Running these through Google Trends and filtering by category or region, can help illustrate seasonal periods of interest for terms that may not have initially been considered, and further trigger avenues of content creation using the related ‘rising’ and ‘top’ terms.
Compare and contrast
It’s tempting to take the first view at face-value, but this can often be misleading. Instead, check different views of the same topic to ensure you’ve got the right context and understanding.
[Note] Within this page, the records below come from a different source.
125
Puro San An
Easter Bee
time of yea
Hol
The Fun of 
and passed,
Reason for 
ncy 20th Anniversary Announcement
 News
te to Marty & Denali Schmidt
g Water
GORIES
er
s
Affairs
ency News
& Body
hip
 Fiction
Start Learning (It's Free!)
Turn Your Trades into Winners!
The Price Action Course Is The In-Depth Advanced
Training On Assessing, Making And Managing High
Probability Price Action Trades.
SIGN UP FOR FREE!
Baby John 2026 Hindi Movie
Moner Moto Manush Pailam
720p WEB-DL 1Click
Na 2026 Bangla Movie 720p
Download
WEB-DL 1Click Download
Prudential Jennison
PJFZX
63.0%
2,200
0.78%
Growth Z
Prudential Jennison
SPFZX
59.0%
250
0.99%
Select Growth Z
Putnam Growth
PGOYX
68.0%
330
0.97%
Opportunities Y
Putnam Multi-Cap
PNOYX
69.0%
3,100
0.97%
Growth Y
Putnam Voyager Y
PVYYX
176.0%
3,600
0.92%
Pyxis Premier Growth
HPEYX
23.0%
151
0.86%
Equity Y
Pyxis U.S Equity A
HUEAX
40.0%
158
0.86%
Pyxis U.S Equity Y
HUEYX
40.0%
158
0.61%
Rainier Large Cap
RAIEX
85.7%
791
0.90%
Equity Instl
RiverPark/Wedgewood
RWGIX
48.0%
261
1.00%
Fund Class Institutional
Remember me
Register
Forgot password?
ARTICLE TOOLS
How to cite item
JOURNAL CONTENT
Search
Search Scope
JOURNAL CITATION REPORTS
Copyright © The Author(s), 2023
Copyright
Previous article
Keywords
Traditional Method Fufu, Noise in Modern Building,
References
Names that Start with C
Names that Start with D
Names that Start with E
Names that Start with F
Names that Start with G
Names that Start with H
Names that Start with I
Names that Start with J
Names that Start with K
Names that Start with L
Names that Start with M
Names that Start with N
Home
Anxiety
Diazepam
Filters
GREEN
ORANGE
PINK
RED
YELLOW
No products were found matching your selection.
For example, a 7-day view of a topic may look incredibly popular, but taken over a longer period, show a downward trend or the characteristic ‘blip’ of a fad. It’s worth playing around with filters to find out what is a universally popular trend, and what simply shows popularity in certain channels, areas or dates.
Context
Trends is hugely sensitive to events in the world (news content especially). Use the ‘news’ filter in Google Search to find the context around sudden spikes in popularity. This can inform further strategies about timing content and statements for known or expected events (such as legislative changes).
Summary
Google Trends is an interesting tool that has its own method of determining data, which is generally vague to people outside Google. It is, however, one of the few tools that can analyse search intent from a historic perspective (Google uses its data to create its ‘Year in Search’ roundups) to an almost real-time level, where you can see the impact of a national advertising campaign or the ‘halo’ effect of awareness on a topic.
Trend topics are heavily driven by current events and social media influence. If these are important channels that affect your audience and supporters, then Trends can allow you to navigate the shifts and topics that emerge in discourse on the web.